TESTO DA LEGGERE:
━━━━━━━━━━━━━━━━━━━━━━━━━━━━━━
Fonte:
Bollettino della Comunità Ebraica di Milano - CRIF
Autore:
Georges Bensoussan
Bollettino della Comunità Ebraica di Milano
Antisemitismo, una passione così europea, così avvelenata
Georges Bensoussan, classe 1952 è nato in Marocco e vive in Francia. Tra i più noti studiosi europei dell’antisemitismo e della Shoah, è impegnato su diversi fronti che vanno dalla scrittura (è autore di libri importanti, tra cui Il Sionismo, una storia politica e intellettuale, Einaudi; Genocidio, una passione europea, Marsilio; Israele, un nome eterno…, Utet) fino alla responsabilità editoriale del Mémorial de la Shoah di Parigi alla direzione della Revue d’histoire de la Shoah. Ospite del Festival di Cultura Ebraica, Jewish and the City, anticipa in questa intervista la sua riflessione sulle parole del Festival: “Liberazione e Libertà”, parole indissolubilmente legate al destino del popolo ebraico.
━━━━━━━━━━━━━━━━━━━━━━━━━━━━━━
CONTENUTO DEI DATI:
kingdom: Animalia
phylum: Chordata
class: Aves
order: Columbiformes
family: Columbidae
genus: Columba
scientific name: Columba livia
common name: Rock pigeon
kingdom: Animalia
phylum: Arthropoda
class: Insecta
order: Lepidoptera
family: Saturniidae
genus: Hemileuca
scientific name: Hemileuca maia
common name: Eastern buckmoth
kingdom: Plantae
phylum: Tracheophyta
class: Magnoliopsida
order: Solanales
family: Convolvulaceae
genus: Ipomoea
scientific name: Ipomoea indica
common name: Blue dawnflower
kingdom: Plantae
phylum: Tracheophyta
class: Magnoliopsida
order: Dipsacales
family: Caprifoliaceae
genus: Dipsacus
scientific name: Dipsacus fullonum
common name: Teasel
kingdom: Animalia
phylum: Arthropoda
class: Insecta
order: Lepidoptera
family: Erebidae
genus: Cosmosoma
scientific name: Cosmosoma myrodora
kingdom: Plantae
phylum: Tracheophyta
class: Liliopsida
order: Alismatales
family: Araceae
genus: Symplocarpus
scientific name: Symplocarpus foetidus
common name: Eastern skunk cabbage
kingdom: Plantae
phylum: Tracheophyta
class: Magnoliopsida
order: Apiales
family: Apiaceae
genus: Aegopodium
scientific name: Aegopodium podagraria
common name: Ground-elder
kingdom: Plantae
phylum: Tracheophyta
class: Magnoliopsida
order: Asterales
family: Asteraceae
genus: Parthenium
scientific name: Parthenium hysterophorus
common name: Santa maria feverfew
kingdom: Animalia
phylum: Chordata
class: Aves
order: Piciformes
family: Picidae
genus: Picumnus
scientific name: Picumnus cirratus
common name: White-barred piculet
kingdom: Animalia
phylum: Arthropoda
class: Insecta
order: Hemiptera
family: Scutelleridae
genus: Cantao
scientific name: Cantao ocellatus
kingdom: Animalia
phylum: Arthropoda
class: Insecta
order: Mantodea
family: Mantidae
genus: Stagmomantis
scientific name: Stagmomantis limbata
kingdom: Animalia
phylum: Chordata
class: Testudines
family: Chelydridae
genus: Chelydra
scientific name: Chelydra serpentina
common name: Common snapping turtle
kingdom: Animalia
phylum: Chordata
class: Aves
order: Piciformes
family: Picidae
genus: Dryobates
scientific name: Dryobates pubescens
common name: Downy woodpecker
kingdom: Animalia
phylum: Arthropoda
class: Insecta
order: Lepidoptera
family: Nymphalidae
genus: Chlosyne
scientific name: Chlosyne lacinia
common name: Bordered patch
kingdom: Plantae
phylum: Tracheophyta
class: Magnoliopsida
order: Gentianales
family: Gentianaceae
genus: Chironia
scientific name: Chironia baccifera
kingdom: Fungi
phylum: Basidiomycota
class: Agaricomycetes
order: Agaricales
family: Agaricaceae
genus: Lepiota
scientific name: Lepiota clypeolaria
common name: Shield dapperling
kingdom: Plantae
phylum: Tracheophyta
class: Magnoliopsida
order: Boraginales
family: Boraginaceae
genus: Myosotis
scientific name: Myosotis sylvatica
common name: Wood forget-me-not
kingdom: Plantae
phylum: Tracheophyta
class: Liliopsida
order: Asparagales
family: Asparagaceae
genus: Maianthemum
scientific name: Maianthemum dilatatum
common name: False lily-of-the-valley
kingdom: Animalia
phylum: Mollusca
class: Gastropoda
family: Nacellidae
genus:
━━━━━━━━━━━━━━━━━━━━━━━━━━━━━━
COMPITI DA SVOLGERE:
- a) Secondo il testo sull'antisemitismo, in quale paese è nato Georges Bensoussan?
- b) Trascrivi alla lettera tutte le righe dei dati, dalla prima fino a quella che contiene "genus: Parthenium", inclusa.

SOLUZIONI PER COMPITO:
- a) In Marocco.

- b)
kingdom: Animalia
phylum: Chordata
class: Aves
order: Columbiformes
family: Columbidae
genus: Columba
scientific name: Columba livia
common name: Rock pigeon
kingdom: Animalia
phylum: Arthropoda
class: Insecta
order: Lepidoptera
family: Saturniidae
genus: Hemileuca
scientific name: Hemileuca maia
common name: Eastern buckmoth
kingdom: Plantae
phylum: Tracheophyta
class: Magnoliopsida
order: Solanales
family: Convolvulaceae
genus: Ipomoea
scientific name: Ipomoea indica
common name: Blue dawnflower
kingdom: Plantae
phylum: Tracheophyta
class: Magnoliopsida
order: Dipsacales
family: Caprifoliaceae
genus: Dipsacus
scientific name: Dipsacus fullonum
common name: Teasel
kingdom: Animalia
phylum: Arthropoda
class: Insecta
order: Lepidoptera
family: Erebidae
genus: Cosmosoma
scientific name: Cosmosoma myrodora
kingdom: Plantae
phylum: Tracheophyta
class: Liliopsida
order: Alismatales
family: Araceae
genus: Symplocarpus
scientific name: Symplocarpus foetidus
common name: Eastern skunk cabbage
kingdom: Plantae
phylum: Tracheophyta
class: Magnoliopsida
order: Apiales
family: Apiaceae
genus: Aegopodium
scientific name: Aegopodium podagraria
common name: Ground-elder
kingdom: Plantae
phylum: Tracheophyta
class: Magnoliopsida
order: Asterales
family: Asteraceae
genus: Parthenium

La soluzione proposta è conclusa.